Con alcuni strumenti reperibili in negozi specializzati oppure online, si può procedere all'autodiagnosi dei consumi energetici della propria casa.Si chiama "diagnosi strumentale" e serve per valutare le condizioni del proprio edificio. Opportuno farla per cautelarsi.
L’Unione Europea ha previsto che, a partire dalla fine del 2020, tutti gli edifici di nuova costruzione dovranno possedere lo standard energetico di un edificio passivo (ossia dovranno produrre la stessa energia che consumano) e coprire il fabbisogno energetico residuo con l’impiego di fonti energetiche rinnovabili.Nell’attesa, si sta cercando di migliorare l’efficienza energetica degli edifici già in essere e questo comporta un certo impegno. I provvedimenti più comuni riguardano: l’isolamento, termico e acustico; la sostituzione della caldaia con modelli più efficienti; e l’aggiornamento dell’impianto elettrico, con il conseguente cambio delle lampadine con quelle a basso consumo. Questo perché gli edifici rappresentano una delle voci più energivore nel bilancio totale dei consumi. E per nel dettaglio quanto consuma la propria casa, si contattano professionisti per effettuare alla diagnosi energetica. Ma, secondo quanto riportato su Casaenergia, una prima valutazione può essere fatta anche senza l’aiuto di esperti seguendo alcuni semplici passi:
- Stima dell’energia consumata: è necessario fare una ricognizione della situazione esistente, tramite censimento, catalogazione e acquisizione dei dati storici di consumo relativi a elettricità e gas.
- Misurare i consumi: impianto di illuminazione, apparecchiature elettriche, elettrodomestici.
- Scoprire gli sprechi: dalla valutazione generale è possibile individuare le potenzialità di risparmio energetico e intervenire.
Per procedere all’attuazione dell’autodiagnosi dei consumi ci si può dotare di alcuni strumenti per il cui uso non è necessaria una particolare preparazione tecnica.

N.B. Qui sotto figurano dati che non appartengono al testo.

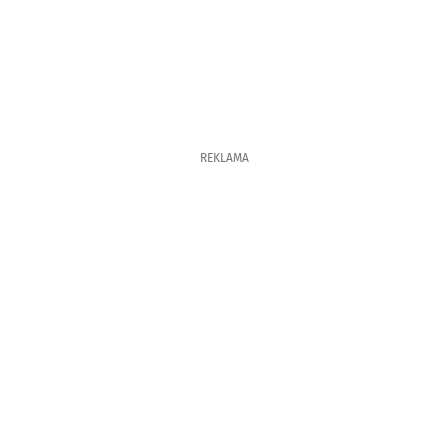
REKLAMA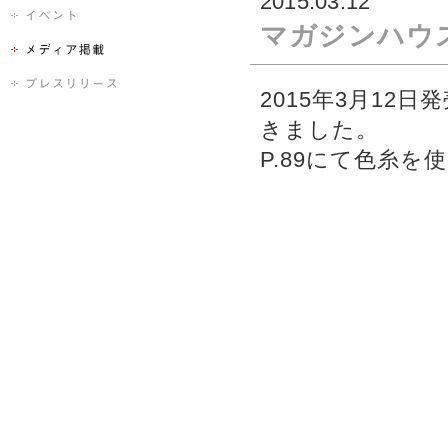
2015.03.12
マガジンハウス
2015年3月12日
きました。
P.89にて色糸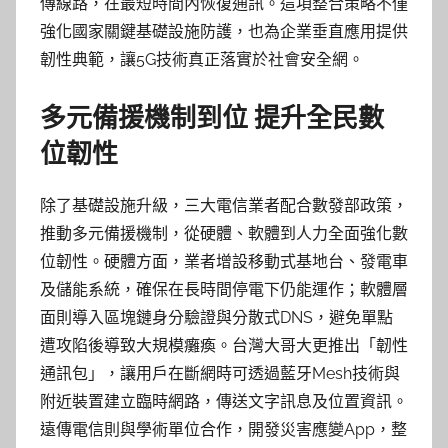
傳線路，在最短時間內恢復通訊。這項整合策略不僅
強化國家關鍵基礎設施防護，也為企業垂直應用提供
韌性典範，讓5G技術真正落實於社會安全網。
多元備援機制到位 提升全民數
位韌性
除了基礎設施升級，三大電信業者配合數發部政策，
推動多元備援機制，從硬體、軟體到人力全面強化數
位韌性。硬體方面，業者增設移動式基地台、發電車
及儲能系統，確保在長時間停電下仍能運作；軟體層
面則導入區塊鏈身分驗證與分散式DNS，避免單點
遭攻陷後導致大規模癱瘓。台灣大哥大更推出「韌性
通訊包」，讓用戶在斷網時可透過藍牙Mesh技術與
附近裝置建立臨時網路，傳送文字訊息及位置資訊。
遠傳電信則與學術單位合作，開發災害應變App，整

Questi ultimi sono diponibili di diverse marche e sono acquistabili nei negozi specializzati oppure online. Si parte dal misuratore del consumo elettrico degli elettrodomestici che ha un costo variabile dai 10 ai 70 euro. Oltre a tensione e corrente, questo apparecchio rileva anche la potenza assorbita e la quantità di energia consumata in un intervallo di tempo prestabilito. In più, specifica il costo del kWh e fornisce una proiezione della spesa in bolletta per l’apparecchio monitorato. Il misuratore dell’intensità luminosa, conosciuto anche come Luxmetro (30-150 euro), permette invece di valutare la luminosità all’interno di un edificio. Spesso viene utilizzato per la verifica dei livelli di illuminamento dei luoghi di lavoro per verificare se l’illuminazione dei piani di lavoro rispetti i limiti di legge. Per valutare, invece, l’andamento della temperatura in un intervallo medio di tempo, si può utilizzare il termometro ambientale digitale (16-30 euro). Infine, uno strumento più completo è il monitor contatore dei consumi elettrici (50-100 euro). Questo apparecchio permette di effettuare autodiagnosi a livello generale ed è costituito da un monitor dal cui display è possibile verificare in tempo reale e in qualsiasi momento il consumo istantaneo di energia elettrica oltre alla corrispondente spesa giornaliera, settimanale e mensile, non solo dei singoli elettrodomestici, ma anche di tutta la casa. Dopo aver effettuato l’analisi dei consumi e aver eliminato gli sprechi, a partire dallo spegnimento di tutte le fonti di consumo, evitando di lasciare gli elettrodomestici in standby o di lasciarli collegati alla presa anche se spenti, si può procedere alla progettazione degli interventi da fare per diminuire i consumi e, successivamente, al monitoraggio e verifica della bontà degli interventi operati.